In Hull, underground tunnels fed sacks of illegal cigarettes to high-street mini-marts. In Swansea, officers smashed car windows to retrieve contraband stashed during the day and sold as drugs at night. And across Britain, a network of shops fronted by ‘ghost directors’ has been selling illegal tobacco, all while masking the real owners.
This is the picture painted by a year-long BBC investigation that travelled to Plymouth, Rochdale, Shrewsbury, Newport and Bradford, uncovering what it describes as “brazen criminality”. The scale, the team says, was far greater than they initially imagined when they began looking into the topic last February.
“BBC investigation uncovers brazen criminality on UK high streets, with £1bn laundered annually.”
Freedom of Information requests revealed for the first time that more than 3,600 shops across the UK had illegal goods – counterfeit cigarettes, tobacco and vapes – seized over 2024-25. The then-Home Secretary Yvette Cooper called some of the findings a “disgrace”. Throughout their reporting, BBC journalists were repeatedly attacked and threatened.

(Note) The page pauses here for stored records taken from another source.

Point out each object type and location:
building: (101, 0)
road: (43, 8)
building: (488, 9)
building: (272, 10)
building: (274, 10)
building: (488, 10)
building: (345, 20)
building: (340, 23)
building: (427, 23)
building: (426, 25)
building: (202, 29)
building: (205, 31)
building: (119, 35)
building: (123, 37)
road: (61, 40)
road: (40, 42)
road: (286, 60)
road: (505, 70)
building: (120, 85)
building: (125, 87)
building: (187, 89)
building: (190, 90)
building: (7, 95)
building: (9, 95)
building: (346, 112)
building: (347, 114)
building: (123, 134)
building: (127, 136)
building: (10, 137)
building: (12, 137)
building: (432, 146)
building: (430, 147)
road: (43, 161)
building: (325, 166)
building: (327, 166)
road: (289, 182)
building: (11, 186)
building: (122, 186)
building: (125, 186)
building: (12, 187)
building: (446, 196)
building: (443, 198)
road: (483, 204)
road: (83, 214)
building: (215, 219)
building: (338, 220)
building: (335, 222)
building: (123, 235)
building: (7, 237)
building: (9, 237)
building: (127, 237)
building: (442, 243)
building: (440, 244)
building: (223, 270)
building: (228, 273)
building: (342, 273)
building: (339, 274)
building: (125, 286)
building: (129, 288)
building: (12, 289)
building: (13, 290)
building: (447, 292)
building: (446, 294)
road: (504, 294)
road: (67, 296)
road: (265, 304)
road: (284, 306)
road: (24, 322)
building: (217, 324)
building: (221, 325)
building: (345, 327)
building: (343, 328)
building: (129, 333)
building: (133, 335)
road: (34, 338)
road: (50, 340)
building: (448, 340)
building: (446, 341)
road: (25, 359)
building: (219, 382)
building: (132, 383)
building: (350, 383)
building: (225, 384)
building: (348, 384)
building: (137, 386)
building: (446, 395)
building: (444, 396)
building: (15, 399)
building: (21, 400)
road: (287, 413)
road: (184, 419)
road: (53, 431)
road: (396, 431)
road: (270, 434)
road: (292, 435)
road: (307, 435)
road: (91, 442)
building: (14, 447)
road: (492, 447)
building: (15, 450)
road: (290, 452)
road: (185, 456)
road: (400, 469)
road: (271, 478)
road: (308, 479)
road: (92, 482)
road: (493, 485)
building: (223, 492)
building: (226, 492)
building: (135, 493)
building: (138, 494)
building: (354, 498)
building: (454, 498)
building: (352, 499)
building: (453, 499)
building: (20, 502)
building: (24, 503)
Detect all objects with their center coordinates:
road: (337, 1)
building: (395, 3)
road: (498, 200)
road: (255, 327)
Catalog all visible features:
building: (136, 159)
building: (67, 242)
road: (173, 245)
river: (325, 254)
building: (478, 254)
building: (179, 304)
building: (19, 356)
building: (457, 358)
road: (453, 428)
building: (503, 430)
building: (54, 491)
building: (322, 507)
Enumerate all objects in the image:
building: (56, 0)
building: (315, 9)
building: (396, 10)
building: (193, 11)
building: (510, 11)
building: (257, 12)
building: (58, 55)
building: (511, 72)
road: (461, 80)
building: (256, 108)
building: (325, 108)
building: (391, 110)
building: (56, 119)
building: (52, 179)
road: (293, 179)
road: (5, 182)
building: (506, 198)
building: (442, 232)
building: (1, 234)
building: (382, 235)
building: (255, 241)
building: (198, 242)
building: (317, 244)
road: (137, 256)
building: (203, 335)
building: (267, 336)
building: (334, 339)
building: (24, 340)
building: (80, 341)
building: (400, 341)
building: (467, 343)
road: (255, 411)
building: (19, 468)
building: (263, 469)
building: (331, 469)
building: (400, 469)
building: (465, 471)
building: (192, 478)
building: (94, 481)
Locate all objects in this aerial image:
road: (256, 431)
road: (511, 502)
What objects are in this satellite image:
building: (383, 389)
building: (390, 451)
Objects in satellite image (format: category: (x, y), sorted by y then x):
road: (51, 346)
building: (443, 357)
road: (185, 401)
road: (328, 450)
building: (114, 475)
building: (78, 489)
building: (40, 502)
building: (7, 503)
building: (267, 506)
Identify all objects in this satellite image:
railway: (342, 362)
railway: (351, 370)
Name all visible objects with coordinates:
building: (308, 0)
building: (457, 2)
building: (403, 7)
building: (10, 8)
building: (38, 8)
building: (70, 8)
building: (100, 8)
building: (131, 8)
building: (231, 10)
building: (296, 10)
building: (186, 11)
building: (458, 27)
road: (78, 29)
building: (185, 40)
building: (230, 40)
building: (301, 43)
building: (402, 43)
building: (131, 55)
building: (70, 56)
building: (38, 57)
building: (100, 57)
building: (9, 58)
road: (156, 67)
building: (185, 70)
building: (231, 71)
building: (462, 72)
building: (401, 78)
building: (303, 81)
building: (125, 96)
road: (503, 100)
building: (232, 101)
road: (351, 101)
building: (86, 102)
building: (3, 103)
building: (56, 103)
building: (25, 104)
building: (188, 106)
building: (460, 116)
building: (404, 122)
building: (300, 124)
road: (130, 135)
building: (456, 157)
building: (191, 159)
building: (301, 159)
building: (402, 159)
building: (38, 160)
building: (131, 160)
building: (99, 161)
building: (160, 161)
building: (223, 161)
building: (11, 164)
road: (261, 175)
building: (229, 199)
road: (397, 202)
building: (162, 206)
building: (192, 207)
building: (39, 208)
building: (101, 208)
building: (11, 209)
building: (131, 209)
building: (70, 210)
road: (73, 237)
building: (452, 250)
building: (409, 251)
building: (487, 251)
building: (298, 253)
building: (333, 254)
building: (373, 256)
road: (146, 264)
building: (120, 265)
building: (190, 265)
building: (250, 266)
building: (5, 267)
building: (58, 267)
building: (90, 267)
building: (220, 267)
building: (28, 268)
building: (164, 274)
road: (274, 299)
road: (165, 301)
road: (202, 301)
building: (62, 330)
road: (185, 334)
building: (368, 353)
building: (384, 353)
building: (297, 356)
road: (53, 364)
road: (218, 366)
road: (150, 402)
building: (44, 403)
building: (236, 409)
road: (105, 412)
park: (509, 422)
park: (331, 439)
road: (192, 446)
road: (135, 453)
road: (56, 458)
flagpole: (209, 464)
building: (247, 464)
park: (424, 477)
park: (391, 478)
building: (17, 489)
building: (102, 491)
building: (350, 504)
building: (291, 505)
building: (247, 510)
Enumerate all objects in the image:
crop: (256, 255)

The National Crime Agency estimates that at least £1bn of criminal cash is laundered through UK high-street stores each year. For residents, the visible signs have long been a source of unease: “dodgy shops” popping up with no obvious purpose, often surrounded by rumours of money-laundering mini-marts and gang-owned vape stores.
“People want to feel safe… [going] down the local high street,” says John Herriman, chief executive of the Chartered Trading Standards Institute. “The concern is that they don’t feel as safe as they used to.”
Organised crime has always existed on the high street, says Elijah Glantz, a research fellow at the Royal United Services Institute (Rusi), a security think tank. But the investigation suggests the problem has deepened, reflecting broader trends in British society: lacklustre income growth, inequality and the boom in online shopping. High streets, the BBC says, act like a cracked mirror, offering insight into Britain’s troubles.
Some analysts argue that obvious criminality on the high street is now shaping politics, turning voters away from long-established parties and towards political newcomers. The question remains: how did it get to this – and is there a solution for the decline of Britain’s high streets?